The essays in this volume illustrate how science museums can progress toward inclusivity. The term “science museum” incorporates all of the various kinds of institutions that consider public science education in their mission. In the broadest sense, this includes not only natural history museums, but also science centres, nature centres, botanical gardens, aquaria, and zoos. The essays elucidate the barriers present in these institutions that have resulted in social exclusion and nonparticipation by diverse audiences. They also describe pathways for improvement, presenting exemplary programs that can serve as guides for all museums. The presence of enduring partnerships with local and diverse communities leads to a recognition that there is more than one way to learn science. When Western historical concepts are presented side-by-side with Indigenous and traditional understanding, museums enable all people to see the relevancy of authentic processes of science. This doesn’t imply “doing for,” since inclusion demands “doing with,” and it includes being willing to change practices in order to accommodate different perspectives. But partnerships do not replace the need for museums to build their core leadership and staffing to reflect their local community and a diversity of cultures.

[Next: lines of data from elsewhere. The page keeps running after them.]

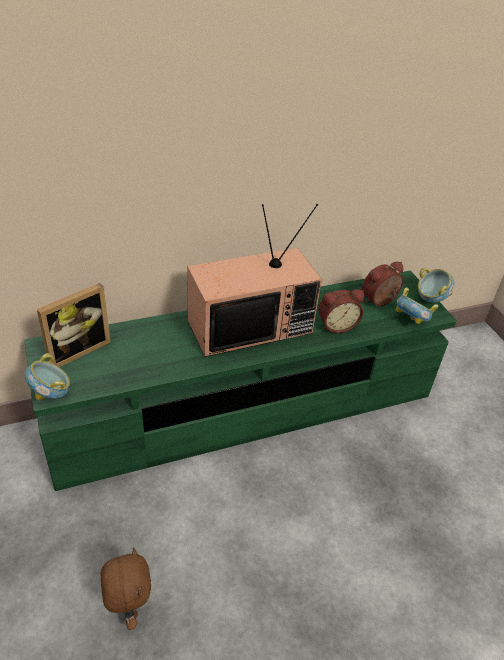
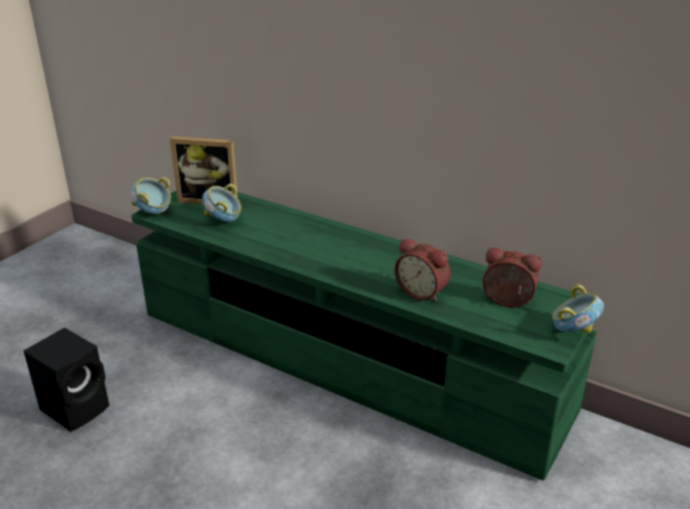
camera: 55 degrees right, 10 degrees down
brown plush toy [101,548,151,630] -> black speaker [24,327,109,432]
television [187,204,322,357] -> none
bowl [396,287,438,324] -> bowl moved to [202,184,241,222]

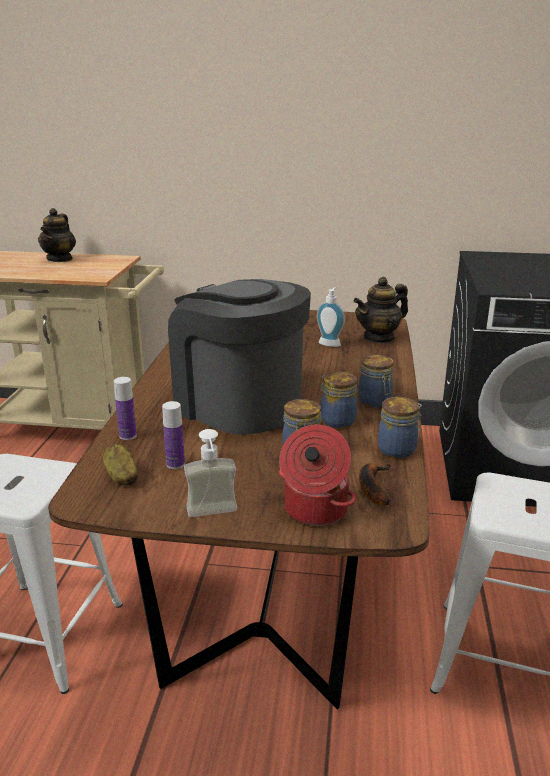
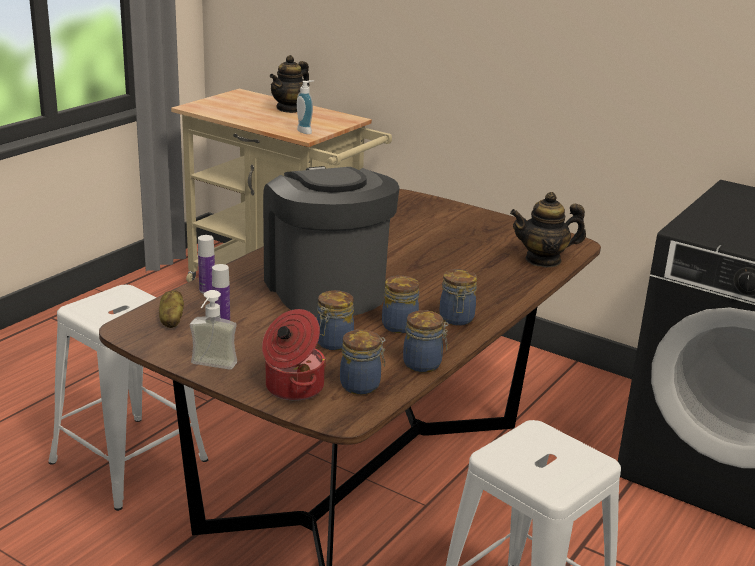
camera: 25 degrees right, 0 degrees up
soap dispenser [317,287,345,347] -> soap dispenser moved to [297,80,314,134]
banana [359,464,391,505] -> jar [340,330,386,395]

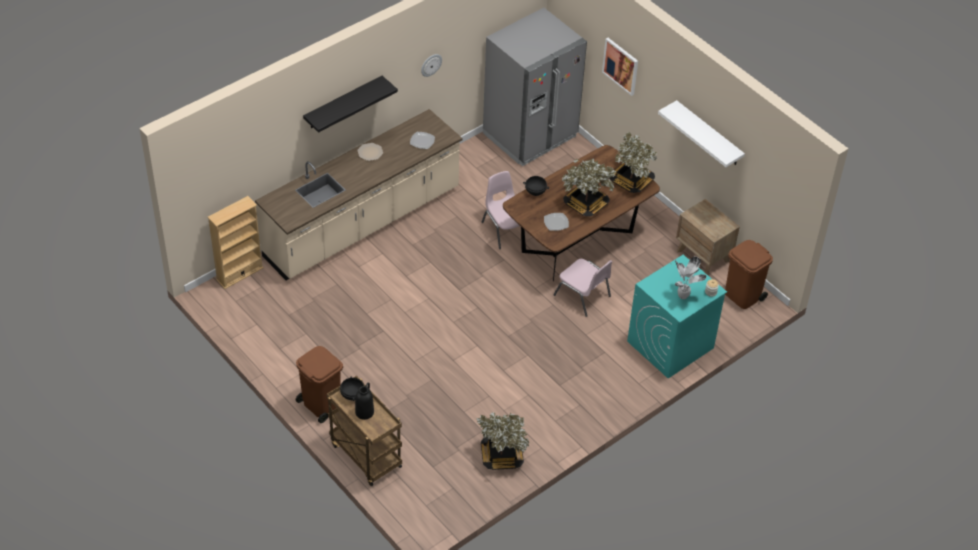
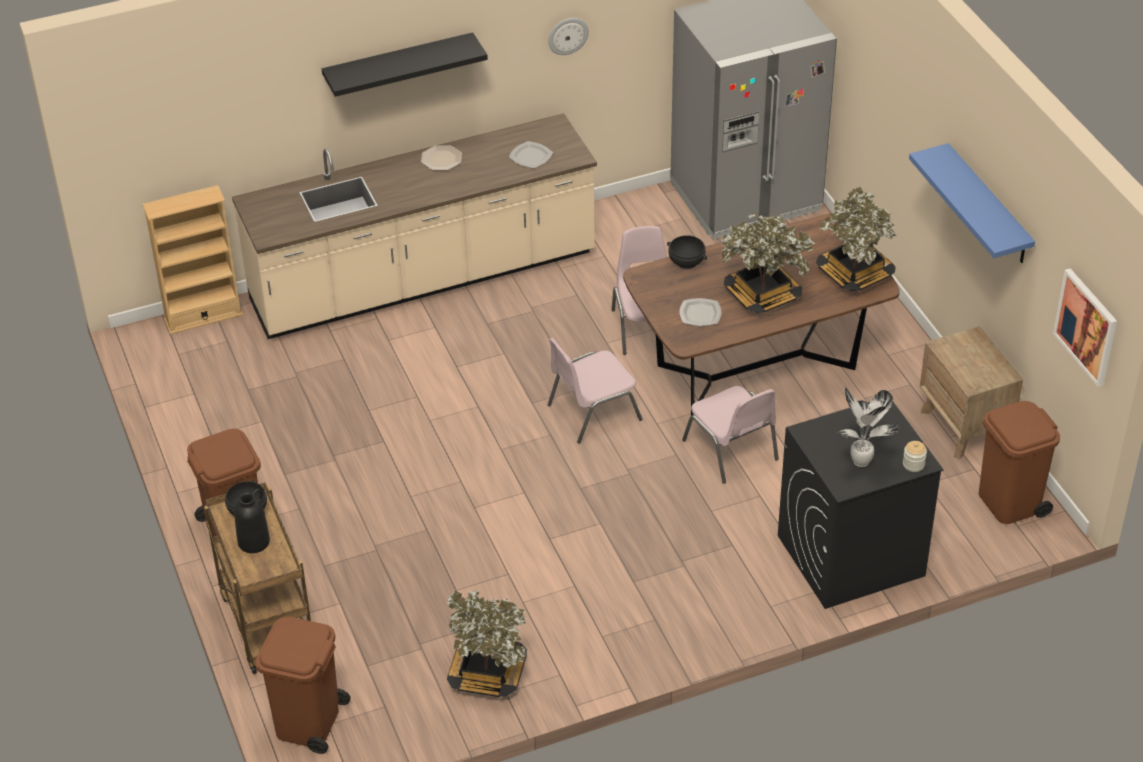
camera: 20 degrees right, 5 degrees down
picture [602,38,638,96] -> picture moved to [1053,268,1117,387]
turquoise washing machine [627,255,727,378] -> black washing machine [778,402,943,609]
white shelf [658,100,745,167] -> blue shelf [909,143,1035,263]
none -> brown trash can [255,617,351,754]
none -> pink chair [548,338,642,444]

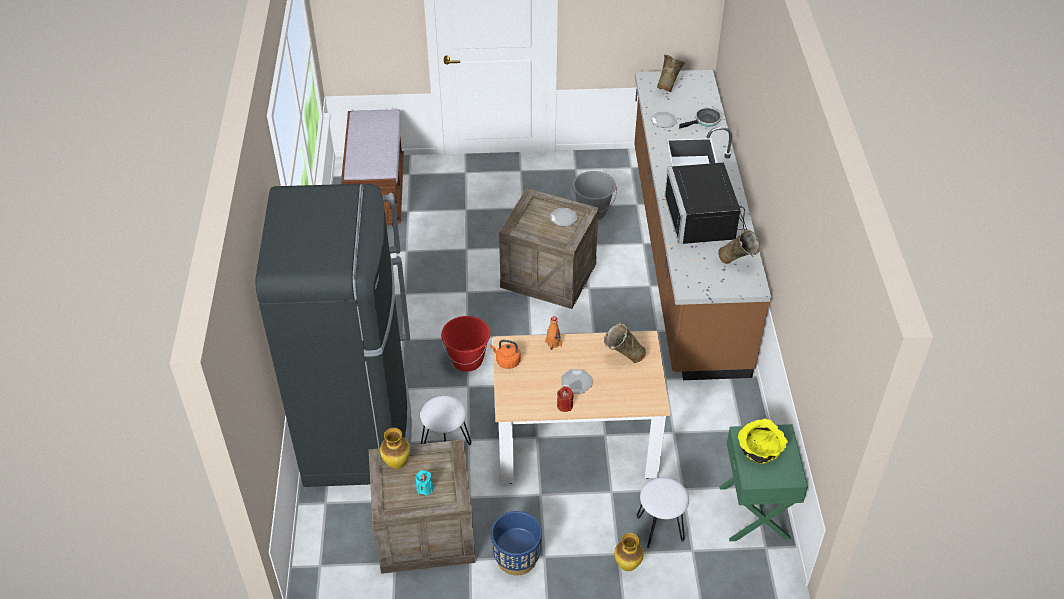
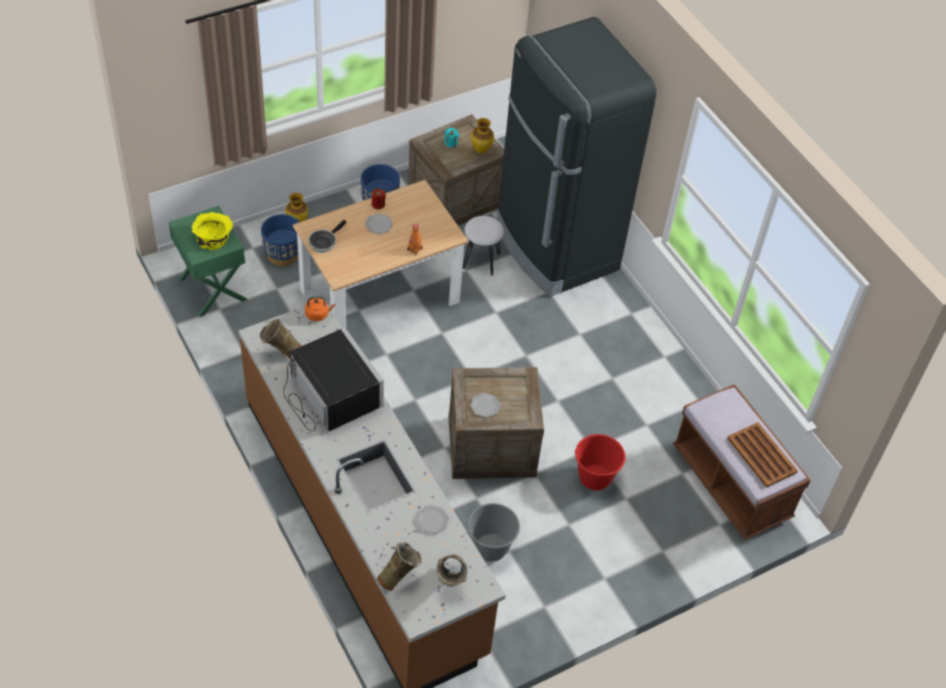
camera: 150 degrees right, 5 degrees up
red bucket [441,316,490,372] -> red bucket moved to [574,434,626,491]
orange kettle [490,340,521,369] -> orange kettle moved to [305,296,335,321]
beige vase [604,322,646,363] -> beige vase moved to [377,542,422,591]
white stool [637,477,689,549] -> blue planter [261,214,299,266]
frying pan [679,108,722,129] -> frying pan moved to [308,220,346,252]
none -> brown tray [727,422,798,488]

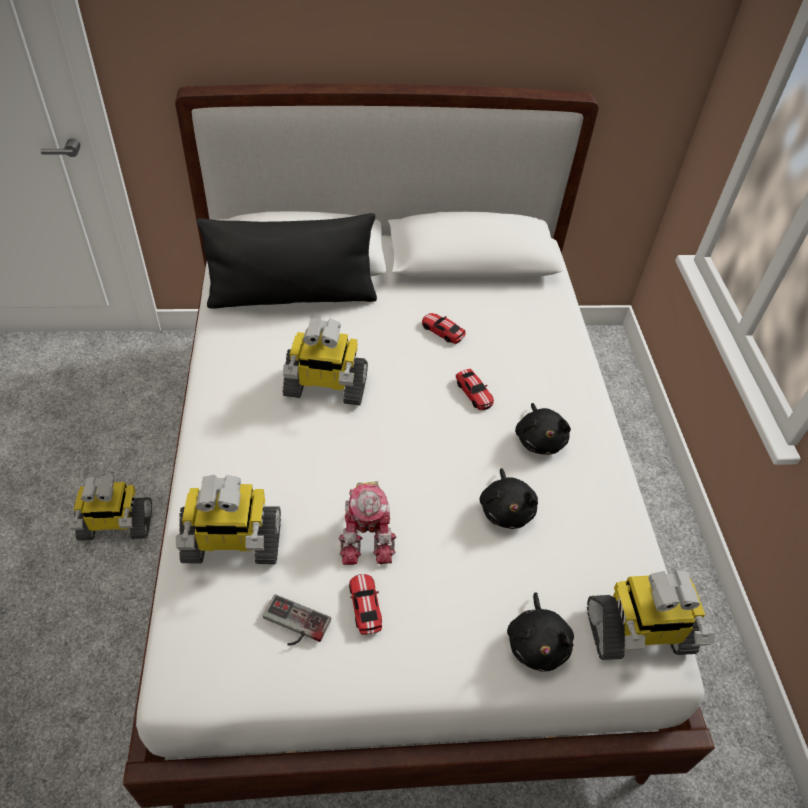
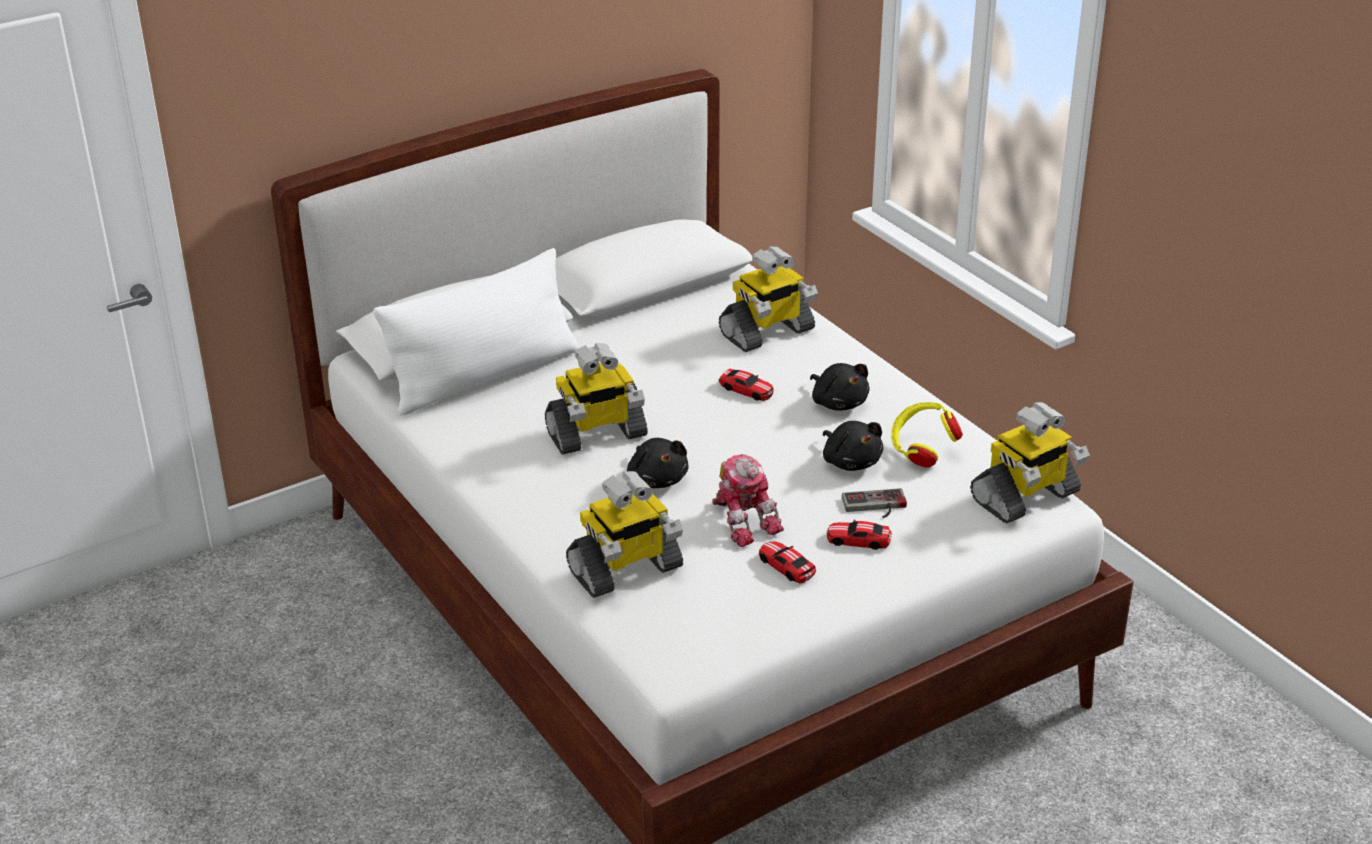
camera: 25 degrees left, 15 degrees down
toy robot [69,476,152,541] -> toy robot moved to [719,246,818,352]
black pillow [197,213,377,309] -> white pillow [373,248,579,416]
game controller [263,594,331,646] -> game controller moved to [842,488,907,518]
toy car [422,313,466,344] -> toy car moved to [827,520,892,550]
black plush toy [507,592,574,672] -> black plush toy moved to [627,438,688,488]
none -> yellow headphones [891,402,963,467]

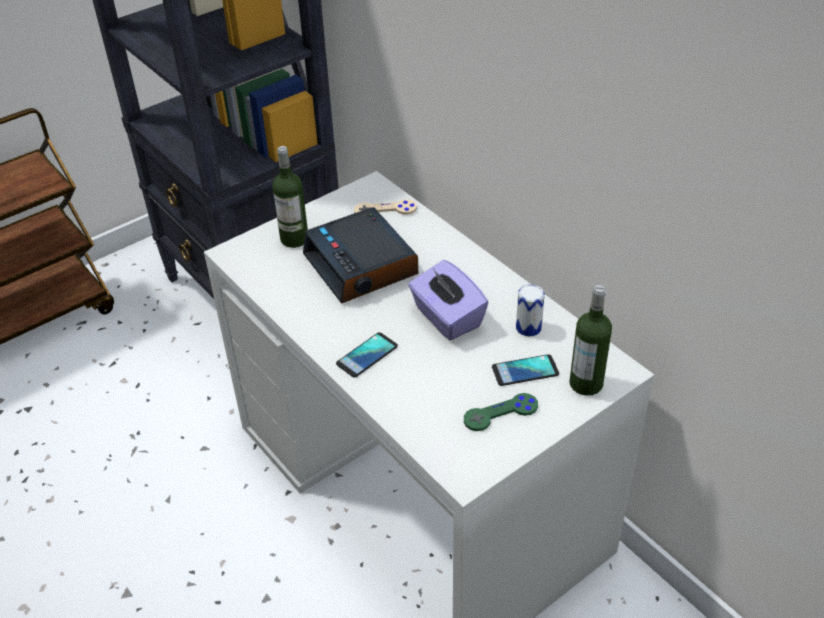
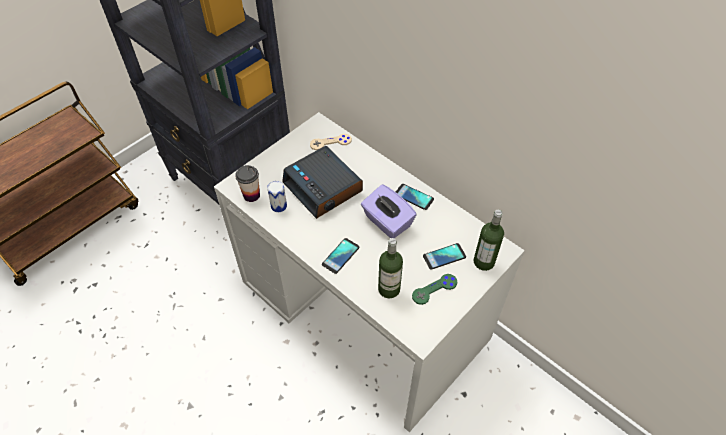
camera: 10 degrees left, 10 degrees up
bottle [272,146,308,248] -> bottle moved to [378,238,403,298]
can [516,284,545,336] -> can moved to [267,181,287,212]
none -> cup [235,165,260,202]
none -> phone [396,184,434,210]

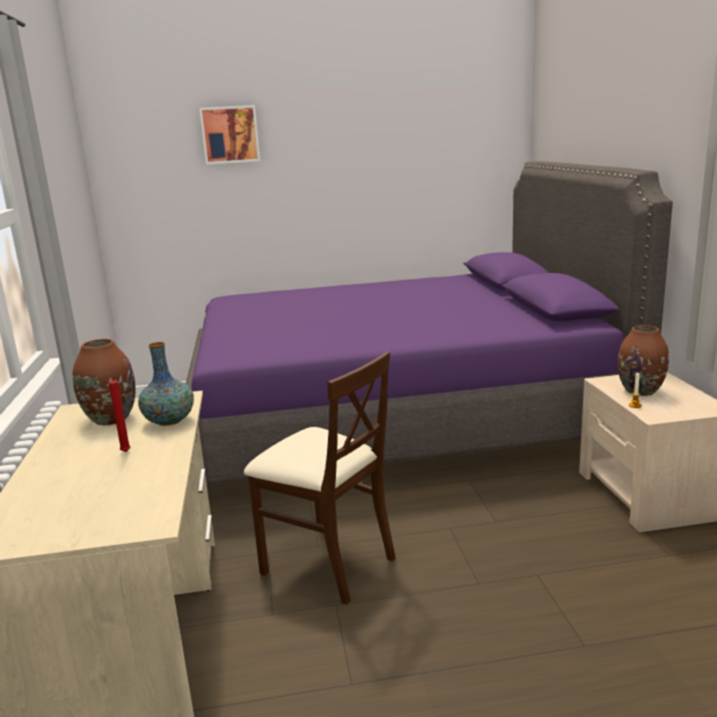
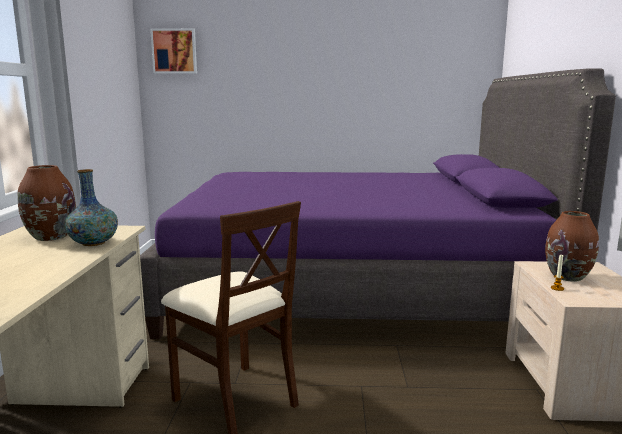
camera: 10 degrees right, 5 degrees down
red candle [109,376,130,452] -> none
picture [199,105,260,165] -> picture moved to [150,28,197,74]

As museums continue their mission of preserving and displaying collections, the essays in this book show how their broader impacts can be strengthened to incorporate relevance, advocacy, and social responsibility. The concept of social justice is highly applicable to science museums as they consider how they reinforce the distribution of privilege and access with their communities. This collection doesn’t attempt to be comprehensive of the voices that need to be heard in museums. But the richness of the conversations conveys a vision of how science museums can achieve long-term sustainability, not through individual advancement but by embracing diversity more deeply and more centrally in all aspects of their operations.